- _BRIEF_:
The full set of entries below is to be returned unchanged.

- _INPUT FOR THIS TASK_:
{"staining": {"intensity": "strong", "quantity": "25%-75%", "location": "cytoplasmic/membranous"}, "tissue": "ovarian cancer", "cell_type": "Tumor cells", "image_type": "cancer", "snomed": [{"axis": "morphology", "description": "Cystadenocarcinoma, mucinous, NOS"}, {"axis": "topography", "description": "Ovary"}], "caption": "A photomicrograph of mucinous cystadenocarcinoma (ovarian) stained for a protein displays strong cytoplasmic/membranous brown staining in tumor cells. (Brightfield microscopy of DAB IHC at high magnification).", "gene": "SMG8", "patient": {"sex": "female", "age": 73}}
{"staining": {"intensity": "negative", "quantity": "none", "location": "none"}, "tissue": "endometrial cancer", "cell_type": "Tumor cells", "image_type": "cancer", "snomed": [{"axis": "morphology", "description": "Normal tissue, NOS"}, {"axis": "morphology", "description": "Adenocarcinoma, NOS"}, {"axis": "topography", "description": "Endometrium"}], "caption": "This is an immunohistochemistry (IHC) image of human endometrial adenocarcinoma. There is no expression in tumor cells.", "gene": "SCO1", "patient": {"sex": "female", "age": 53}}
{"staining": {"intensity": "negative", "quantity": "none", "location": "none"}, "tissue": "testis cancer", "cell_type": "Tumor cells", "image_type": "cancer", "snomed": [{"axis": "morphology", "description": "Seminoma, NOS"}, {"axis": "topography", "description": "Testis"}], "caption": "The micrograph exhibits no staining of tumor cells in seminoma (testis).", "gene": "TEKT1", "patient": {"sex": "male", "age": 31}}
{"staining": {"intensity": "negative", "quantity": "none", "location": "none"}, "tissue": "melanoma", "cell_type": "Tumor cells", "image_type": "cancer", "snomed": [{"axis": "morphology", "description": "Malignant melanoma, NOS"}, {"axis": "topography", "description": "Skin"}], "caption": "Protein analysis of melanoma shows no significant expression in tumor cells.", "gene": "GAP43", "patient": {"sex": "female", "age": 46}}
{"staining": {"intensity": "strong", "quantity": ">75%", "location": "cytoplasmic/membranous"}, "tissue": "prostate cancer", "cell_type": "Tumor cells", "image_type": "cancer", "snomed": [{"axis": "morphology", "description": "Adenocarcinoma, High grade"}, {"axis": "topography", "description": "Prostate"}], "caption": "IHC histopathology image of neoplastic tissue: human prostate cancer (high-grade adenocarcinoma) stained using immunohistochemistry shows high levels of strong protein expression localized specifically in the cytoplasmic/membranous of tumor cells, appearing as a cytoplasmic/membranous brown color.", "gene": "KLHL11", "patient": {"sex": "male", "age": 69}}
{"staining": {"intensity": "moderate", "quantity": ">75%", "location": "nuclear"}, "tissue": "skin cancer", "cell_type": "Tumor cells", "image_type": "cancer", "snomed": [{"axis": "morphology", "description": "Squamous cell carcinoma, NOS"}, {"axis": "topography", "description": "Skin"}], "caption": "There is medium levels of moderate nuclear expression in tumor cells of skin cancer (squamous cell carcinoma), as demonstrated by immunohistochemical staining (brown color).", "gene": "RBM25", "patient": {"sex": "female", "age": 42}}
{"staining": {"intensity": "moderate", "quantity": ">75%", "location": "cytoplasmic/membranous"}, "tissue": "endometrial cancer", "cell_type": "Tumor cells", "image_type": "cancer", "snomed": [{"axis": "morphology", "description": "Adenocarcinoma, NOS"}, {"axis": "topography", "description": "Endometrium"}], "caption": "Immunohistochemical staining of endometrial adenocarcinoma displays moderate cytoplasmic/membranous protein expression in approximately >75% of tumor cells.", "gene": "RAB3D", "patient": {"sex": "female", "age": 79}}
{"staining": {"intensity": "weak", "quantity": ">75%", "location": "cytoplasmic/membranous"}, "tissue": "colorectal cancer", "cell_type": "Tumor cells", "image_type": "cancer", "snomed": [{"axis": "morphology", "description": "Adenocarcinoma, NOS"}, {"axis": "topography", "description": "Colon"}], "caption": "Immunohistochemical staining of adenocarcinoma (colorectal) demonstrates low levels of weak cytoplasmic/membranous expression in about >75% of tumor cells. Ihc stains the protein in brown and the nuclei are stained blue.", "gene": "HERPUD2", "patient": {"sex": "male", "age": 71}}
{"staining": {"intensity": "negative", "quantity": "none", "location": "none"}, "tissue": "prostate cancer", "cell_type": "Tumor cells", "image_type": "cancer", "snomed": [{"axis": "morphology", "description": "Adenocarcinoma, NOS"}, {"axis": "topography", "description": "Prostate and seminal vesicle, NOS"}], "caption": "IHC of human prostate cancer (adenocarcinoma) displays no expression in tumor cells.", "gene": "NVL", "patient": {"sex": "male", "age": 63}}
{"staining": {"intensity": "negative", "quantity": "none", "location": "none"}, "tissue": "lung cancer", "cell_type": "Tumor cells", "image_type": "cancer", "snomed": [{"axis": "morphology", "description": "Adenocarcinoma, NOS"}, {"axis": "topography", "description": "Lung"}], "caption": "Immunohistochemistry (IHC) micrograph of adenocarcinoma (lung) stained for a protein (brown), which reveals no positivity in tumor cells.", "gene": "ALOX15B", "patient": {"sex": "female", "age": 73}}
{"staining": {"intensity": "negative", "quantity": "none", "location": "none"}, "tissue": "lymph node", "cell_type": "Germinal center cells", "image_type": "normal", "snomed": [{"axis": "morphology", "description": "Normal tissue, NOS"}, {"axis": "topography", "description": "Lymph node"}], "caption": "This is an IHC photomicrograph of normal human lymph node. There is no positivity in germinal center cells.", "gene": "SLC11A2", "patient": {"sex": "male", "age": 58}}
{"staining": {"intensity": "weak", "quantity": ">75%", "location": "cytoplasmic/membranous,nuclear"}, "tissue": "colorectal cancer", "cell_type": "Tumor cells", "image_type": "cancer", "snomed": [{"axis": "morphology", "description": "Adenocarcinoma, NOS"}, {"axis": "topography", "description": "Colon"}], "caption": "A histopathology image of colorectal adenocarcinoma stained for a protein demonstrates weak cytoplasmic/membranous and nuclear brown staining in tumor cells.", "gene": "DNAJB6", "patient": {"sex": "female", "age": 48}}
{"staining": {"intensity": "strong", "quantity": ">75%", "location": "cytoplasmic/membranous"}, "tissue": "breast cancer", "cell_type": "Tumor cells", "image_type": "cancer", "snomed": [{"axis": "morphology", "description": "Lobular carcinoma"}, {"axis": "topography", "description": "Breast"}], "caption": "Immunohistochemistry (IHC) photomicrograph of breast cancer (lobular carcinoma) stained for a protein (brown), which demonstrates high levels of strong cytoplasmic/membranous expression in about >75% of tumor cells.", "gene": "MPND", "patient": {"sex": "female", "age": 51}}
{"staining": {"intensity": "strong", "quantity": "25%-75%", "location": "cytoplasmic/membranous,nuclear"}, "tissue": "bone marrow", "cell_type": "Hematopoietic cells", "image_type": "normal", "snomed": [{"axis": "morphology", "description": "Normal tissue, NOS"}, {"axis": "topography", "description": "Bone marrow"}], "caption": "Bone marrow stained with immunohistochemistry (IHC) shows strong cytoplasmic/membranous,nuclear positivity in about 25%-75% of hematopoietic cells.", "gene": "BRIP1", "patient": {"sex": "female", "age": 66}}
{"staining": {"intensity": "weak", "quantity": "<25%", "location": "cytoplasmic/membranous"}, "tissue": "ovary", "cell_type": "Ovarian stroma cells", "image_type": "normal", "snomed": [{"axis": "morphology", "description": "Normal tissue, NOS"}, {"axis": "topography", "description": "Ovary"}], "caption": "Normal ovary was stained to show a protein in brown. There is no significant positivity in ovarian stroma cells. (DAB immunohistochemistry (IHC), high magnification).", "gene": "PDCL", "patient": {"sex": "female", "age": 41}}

- _REPLY_:
{"staining": {"intensity": "strong", "quantity": "25%-75%", "location": "cytoplasmic/membranous"}, "tissue": "ovarian cancer", "cell_type": "Tumor cells", "image_type": "cancer", "snomed": [{"axis": "morphology", "description": "Cystadenocarcinoma, mucinous, NOS"}, {"axis": "topography", "description": "Ovary"}], "caption": "A photomicrograph of mucinous cystadenocarcinoma (ovarian) stained for a protein displays strong cytoplasmic/membranous brown staining in tumor cells. (Brightfield microscopy of DAB IHC at high magnification).", "gene": "SMG8", "patient": {"sex": "female", "age": 73}}
{"staining": {"intensity": "negative", "quantity": "none", "location": "none"}, "tissue": "endometrial cancer", "cell_type": "Tumor cells", "image_type": "cancer", "snomed": [{"axis": "morphology", "description": "Normal tissue, NOS"}, {"axis": "morphology", "description": "Adenocarcinoma, NOS"}, {"axis": "topography", "description": "Endometrium"}], "caption": "This is an immunohistochemistry (IHC) image of human endometrial adenocarcinoma. There is no expression in tumor cells.", "gene": "SCO1", "patient": {"sex": "female", "age": 53}}
{"staining": {"intensity": "negative", "quantity": "none", "location": "none"}, "tissue": "testis cancer", "cell_type": "Tumor cells", "image_type": "cancer", "snomed": [{"axis": "morphology", "description": "Seminoma, NOS"}, {"axis": "topography", "description": "Testis"}], "caption": "The micrograph exhibits no staining of tumor cells in seminoma (testis).", "gene": "TEKT1", "patient": {"sex": "male", "age": 31}}
{"staining": {"intensity": "negative", "quantity": "none", "location": "none"}, "tissue": "melanoma", "cell_type": "Tumor cells", "image_type": "cancer", "snomed": [{"axis": "morphology", "description": "Malignant melanoma, NOS"}, {"axis": "topography", "description": "Skin"}], "caption": "Protein analysis of melanoma shows no significant expression in tumor cells.", "gene": "GAP43", "patient": {"sex": "female", "age": 46}}
{"staining": {"intensity": "strong", "quantity": ">75%", "location": "cytoplasmic/membranous"}, "tissue": "prostate cancer", "cell_type": "Tumor cells", "image_type": "cancer", "snomed": [{"axis": "morphology", "description": "Adenocarcinoma, High grade"}, {"axis": "topography", "description": "Prostate"}], "caption": "IHC histopathology image of neoplastic tissue: human prostate cancer (high-grade adenocarcinoma) stained using immunohistochemistry shows high levels of strong protein expression localized specifically in the cytoplasmic/membranous of tumor cells, appearing as a cytoplasmic/membranous brown color.", "gene": "KLHL11", "patient": {"sex": "male", "age": 69}}
{"staining": {"intensity": "moderate", "quantity": ">75%", "location": "nuclear"}, "tissue": "skin cancer", "cell_type": "Tumor cells", "image_type": "cancer", "snomed": [{"axis": "morphology", "description": "Squamous cell carcinoma, NOS"}, {"axis": "topography", "description": "Skin"}], "caption": "There is medium levels of moderate nuclear expression in tumor cells of skin cancer (squamous cell carcinoma), as demonstrated by immunohistochemical staining (brown color).", "gene": "RBM25", "patient": {"sex": "female", "age": 42}}
{"staining": {"intensity": "moderate", "quantity": ">75%", "location": "cytoplasmic/membranous"}, "tissue": "endometrial cancer", "cell_type": "Tumor cells", "image_type": "cancer", "snomed": [{"axis": "morphology", "description": "Adenocarcinoma, NOS"}, {"axis": "topography", "description": "Endometrium"}], "caption": "Immunohistochemical staining of endometrial adenocarcinoma displays moderate cytoplasmic/membranous protein expression in approximately >75% of tumor cells.", "gene": "RAB3D", "patient": {"sex": "female", "age": 79}}
{"staining": {"intensity": "weak", "quantity": ">75%", "location": "cytoplasmic/membranous"}, "tissue": "colorectal cancer", "cell_type": "Tumor cells", "image_type": "cancer", "snomed": [{"axis": "morphology", "description": "Adenocarcinoma, NOS"}, {"axis": "topography", "description": "Colon"}], "caption": "Immunohistochemical staining of adenocarcinoma (colorectal) demonstrates low levels of weak cytoplasmic/membranous expression in about >75% of tumor cells. Ihc stains the protein in brown and the nuclei are stained blue.", "gene": "HERPUD2", "patient": {"sex": "male", "age": 71}}
{"staining": {"intensity": "negative", "quantity": "none", "location": "none"}, "tissue": "prostate cancer", "cell_type": "Tumor cells", "image_type": "cancer", "snomed": [{"axis": "morphology", "description": "Adenocarcinoma, NOS"}, {"axis": "topography", "description": "Prostate and seminal vesicle, NOS"}], "caption": "IHC of human prostate cancer (adenocarcinoma) displays no expression in tumor cells.", "gene": "NVL", "patient": {"sex": "male", "age": 63}}
{"staining": {"intensity": "negative", "quantity": "none", "location": "none"}, "tissue": "lung cancer", "cell_type": "Tumor cells", "image_type": "cancer", "snomed": [{"axis": "morphology", "description": "Adenocarcinoma, NOS"}, {"axis": "topography", "description": "Lung"}], "caption": "Immunohistochemistry (IHC) micrograph of adenocarcinoma (lung) stained for a protein (brown), which reveals no positivity in tumor cells.", "gene": "ALOX15B", "patient": {"sex": "female", "age": 73}}
{"staining": {"intensity": "negative", "quantity": "none", "location": "none"}, "tissue": "lymph node", "cell_type": "Germinal center cells", "image_type": "normal", "snomed": [{"axis": "morphology", "description": "Normal tissue, NOS"}, {"axis": "topography", "description": "Lymph node"}], "caption": "This is an IHC photomicrograph of normal human lymph node. There is no positivity in germinal center cells.", "gene": "SLC11A2", "patient": {"sex": "male", "age": 58}}
{"staining": {"intensity": "weak", "quantity": ">75%", "location": "cytoplasmic/membranous,nuclear"}, "tissue": "colorectal cancer", "cell_type": "Tumor cells", "image_type": "cancer", "snomed": [{"axis": "morphology", "description": "Adenocarcinoma, NOS"}, {"axis": "topography", "description": "Colon"}], "caption": "A histopathology image of colorectal adenocarcinoma stained for a protein demonstrates weak cytoplasmic/membranous and nuclear brown staining in tumor cells.", "gene": "DNAJB6", "patient": {"sex": "female", "age": 48}}
{"staining": {"intensity": "strong", "quantity": ">75%", "location": "cytoplasmic/membranous"}, "tissue": "breast cancer", "cell_type": "Tumor cells", "image_type": "cancer", "snomed": [{"axis": "morphology", "description": "Lobular carcinoma"}, {"axis": "topography", "description": "Breast"}], "caption": "Immunohistochemistry (IHC) photomicrograph of breast cancer (lobular carcinoma) stained for a protein (brown), which demonstrates high levels of strong cytoplasmic/membranous expression in about >75% of tumor cells.", "gene": "MPND", "patient": {"sex": "female", "age": 51}}
{"staining": {"intensity": "strong", "quantity": "25%-75%", "location": "cytoplasmic/membranous,nuclear"}, "tissue": "bone marrow", "cell_type": "Hematopoietic cells", "image_type": "normal", "snomed": [{"axis": "morphology", "description": "Normal tissue, NOS"}, {"axis": "topography", "description": "Bone marrow"}], "caption": "Bone marrow stained with immunohistochemistry (IHC) shows strong cytoplasmic/membranous,nuclear positivity in about 25%-75% of hematopoietic cells.", "gene": "BRIP1", "patient": {"sex": "female", "age": 66}}
{"staining": {"intensity": "weak", "quantity": "<25%", "location": "cytoplasmic/membranous"}, "tissue": "ovary", "cell_type": "Ovarian stroma cells", "image_type": "normal", "snomed": [{"axis": "morphology", "description": "Normal tissue, NOS"}, {"axis": "topography", "description": "Ovary"}], "caption": "Normal ovary was stained to show a protein in brown. There is no significant positivity in ovarian stroma cells. (DAB immunohistochemistry (IHC), high magnification).", "gene": "PDCL", "patient": {"sex": "female", "age": 41}}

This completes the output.